# Daily Coding Problem: Problem #2

Daily Coding Problem: Problem #2
0

#1

If you are wondering what’s this thing? Then before continuing, please read this.

## Problem #2

This problem was asked by Uber.

Given an array of integers, return a new array such that each element at index i of the new array is the product of all the numbers in the original array except the one at i .

For example, if our input was [1, 2, 3, 4, 5] , the expected output would be [120, 60, 40, 30, 24] . If our input was [3, 2, 1] , the expected output would be [2, 3, 6] .

Follow-up: what if you can’t use division?

Solve. Discuss. Repeat. Happy Coding!

#2

I would think a filter and then a reduce function would do the job.

#3

Here’s what I got for JS

// original
const productArray = arr => [...arr].map(n =>(
arr.reduce((a,c)=> a*c)/n
));

// with no division
const productArray = arr => [...arr].map((_,i) =>(
arr.filter((_, j) => i !== j)
.reduce((a,c)=> a*c)
));

#4
// who needs division when you dont have higher order function

findProductOfIntegers = (numbers) => {
let productArr = [];
for(let number in numbers){
let total = 1;
let skippedIndex = number;
for(let i = 0; i < numbers.length; i++) {
if(skippedIndex != i) {
total = numbers[i] * total
}
}
productArr.push(total)
}
return productArr
}

#5

My solution attempt.

<script>
const inputArr = [1, 2, 3, 4, 5];

const productOfArrayElements = (inputArr) => {
let value;
let tempArr = [];
let productArr = [];

for (let i = 0; i < inputArr.length; i++) {
tempArr = inputArr.slice(0); //Set temp array to input array's values.
tempArr.splice(i,1); //Remove the current element.
value = tempArr.reduce(getProduct); //Find the product of all other elements.
productArr.push(value); //Add product value to the product array.
}

return productArr;
}

const getProduct = (total, num) => {
}

console.log(productOfArrayElements(inputArr));

</script>

#6

For my solution:

First I wrote it out by hand (no loops) for an array of three integers, to get my head around the goal. In Big O, I think my solution is exponential?
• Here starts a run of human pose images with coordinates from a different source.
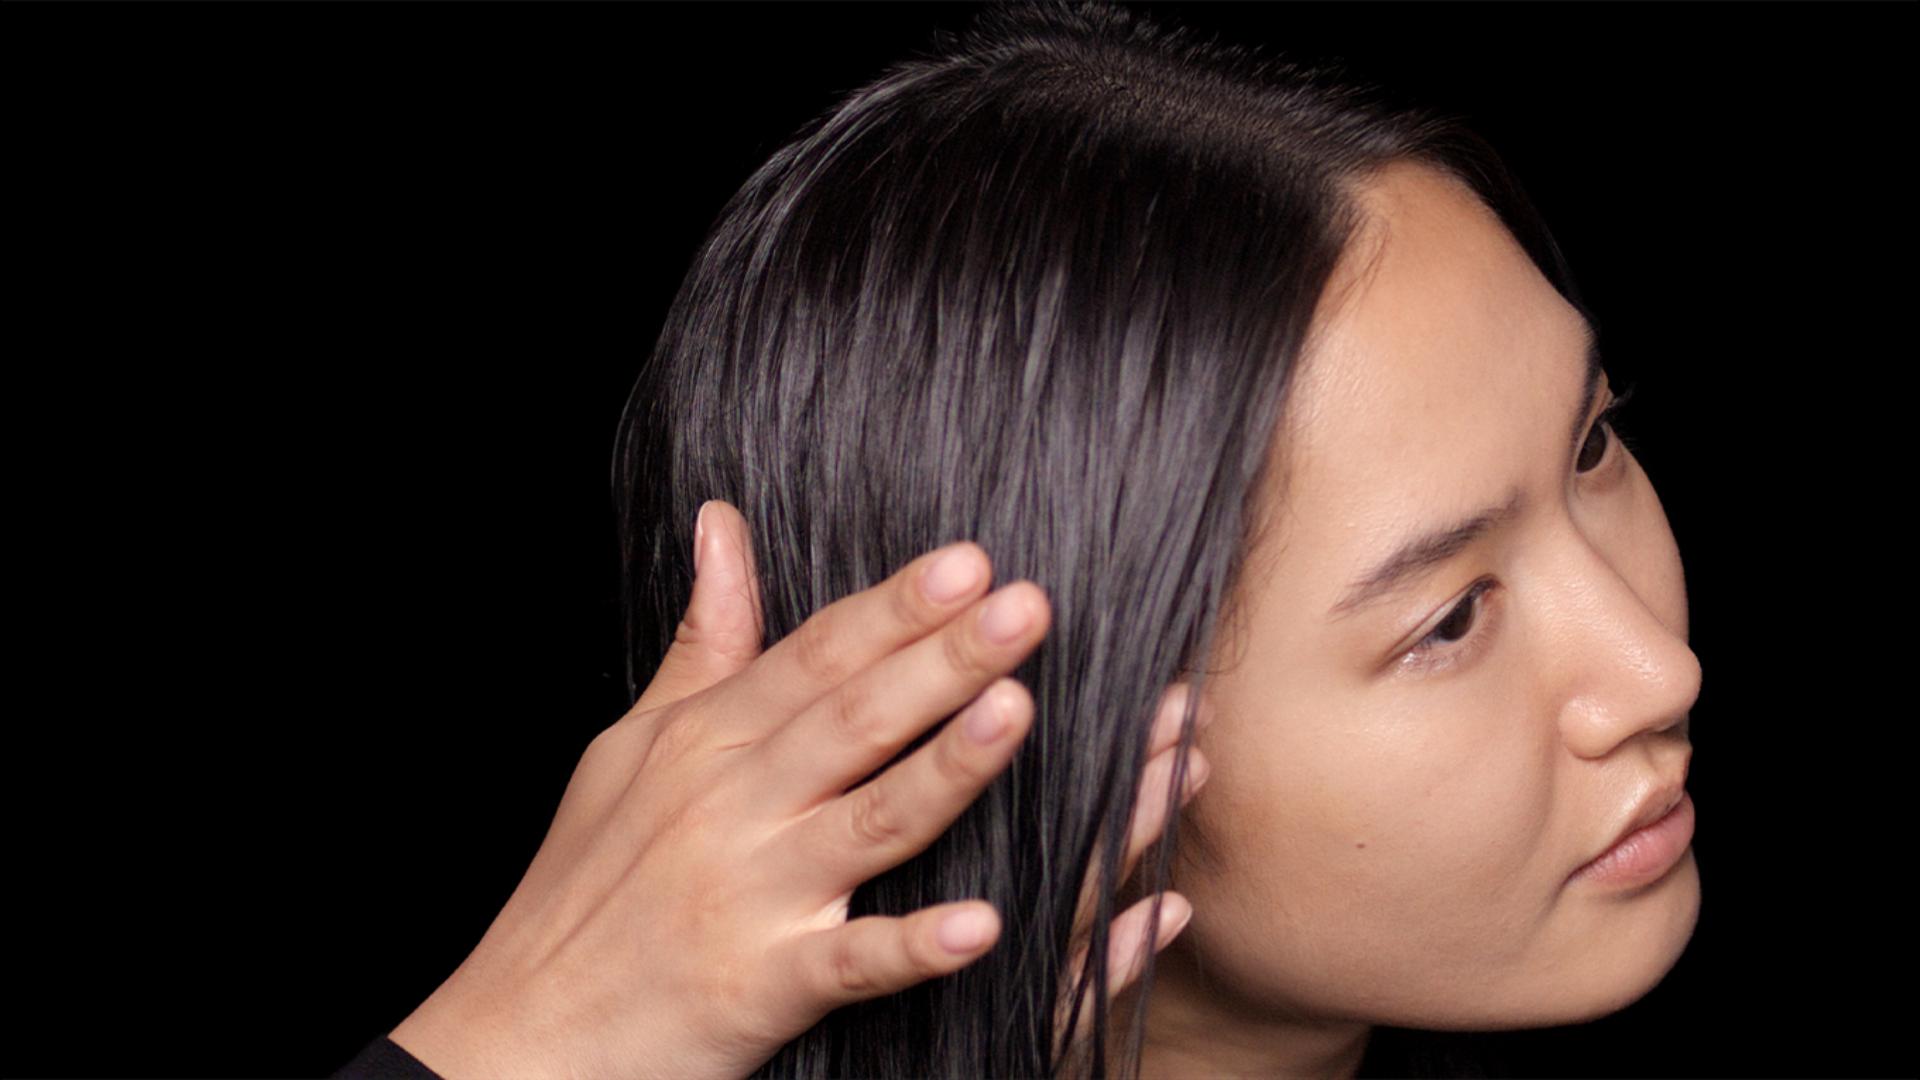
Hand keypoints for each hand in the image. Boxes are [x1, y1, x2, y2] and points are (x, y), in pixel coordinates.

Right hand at [387, 500, 1205, 1077]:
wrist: (518, 1034)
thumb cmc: (585, 886)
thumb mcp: (629, 746)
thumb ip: (702, 641)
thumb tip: (723, 525)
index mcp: (706, 742)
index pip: (816, 656)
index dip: (894, 607)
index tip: (969, 560)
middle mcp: (733, 806)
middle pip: (854, 718)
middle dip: (943, 658)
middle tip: (1026, 605)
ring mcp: (750, 895)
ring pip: (869, 820)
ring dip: (946, 766)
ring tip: (1016, 709)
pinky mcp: (761, 986)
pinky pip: (851, 963)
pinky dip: (913, 945)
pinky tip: (979, 924)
function arrayOfProducts(array){
let allButIndex = [];
let result = [];
for(let i = 0; i < array.length; i++) {
// i need to get every element that is not the current one. push. push.
allButIndex = [];
for(let j = 0; j < array.length; j++) {
if (j != i) {
allButIndex.push(array[j]);
}
}
result[i] = allButIndex.reduce((a, b) => a * b);
}
return result;
}

#7

Possible Js solutions

// With divison
function productExceptMe(arr){
return arr.map((num) => arr.reduce((x,y) => x*y)/num);
}

// without divison
function prouctExceptMe(arr){
var newArr = [];
for(let i=0;i<arr.length;i++){
var n = arr.splice(i,1);
newArr.push(arr.reduce((x,y) => x*y));
arr.unshift(...n);
}
return newArr;
}

#8

Looks like more than an attempt to me. That splice move is really clever. Nice!

Also I notice your code separates getProduct–is this in order to follow good design practice, or just because it was easier to conceptualize as you wrote it?

I’ve heard that we should divide responsibilities between functions every time you say the word “and” when describing what it does. How do you (and anybody in this thread) feel about that in the context of coding challenges like this?

#9

@shodak It looks quadratic to me. Because we are running over the loop of n elements twice. So, n * n = n².

#10

Thanks, zitgost! I’m sure it could be more optimized, but this way I could do it in one loop so I was happy with that.

I’m generally not a big syntactic sugar developer. If I can write code out and separate functions I will because it is easier to conceptualize and read. Being an older programmer now I find it is much easier that way when I have to look at something I wrote a few months ago…or a week.

#11

function products(arr) {
const product = arr.reduce((a, c) => a * c);
return arr.map((e) => product / e);
}

Without division:

function products(arr) {
const product = arr.reduce((a, c) => a * c);
return arr.map((e) => {
let count = 0;
for (let i = product; i > 0; i-=e) {
count++;
}
return count;
})
}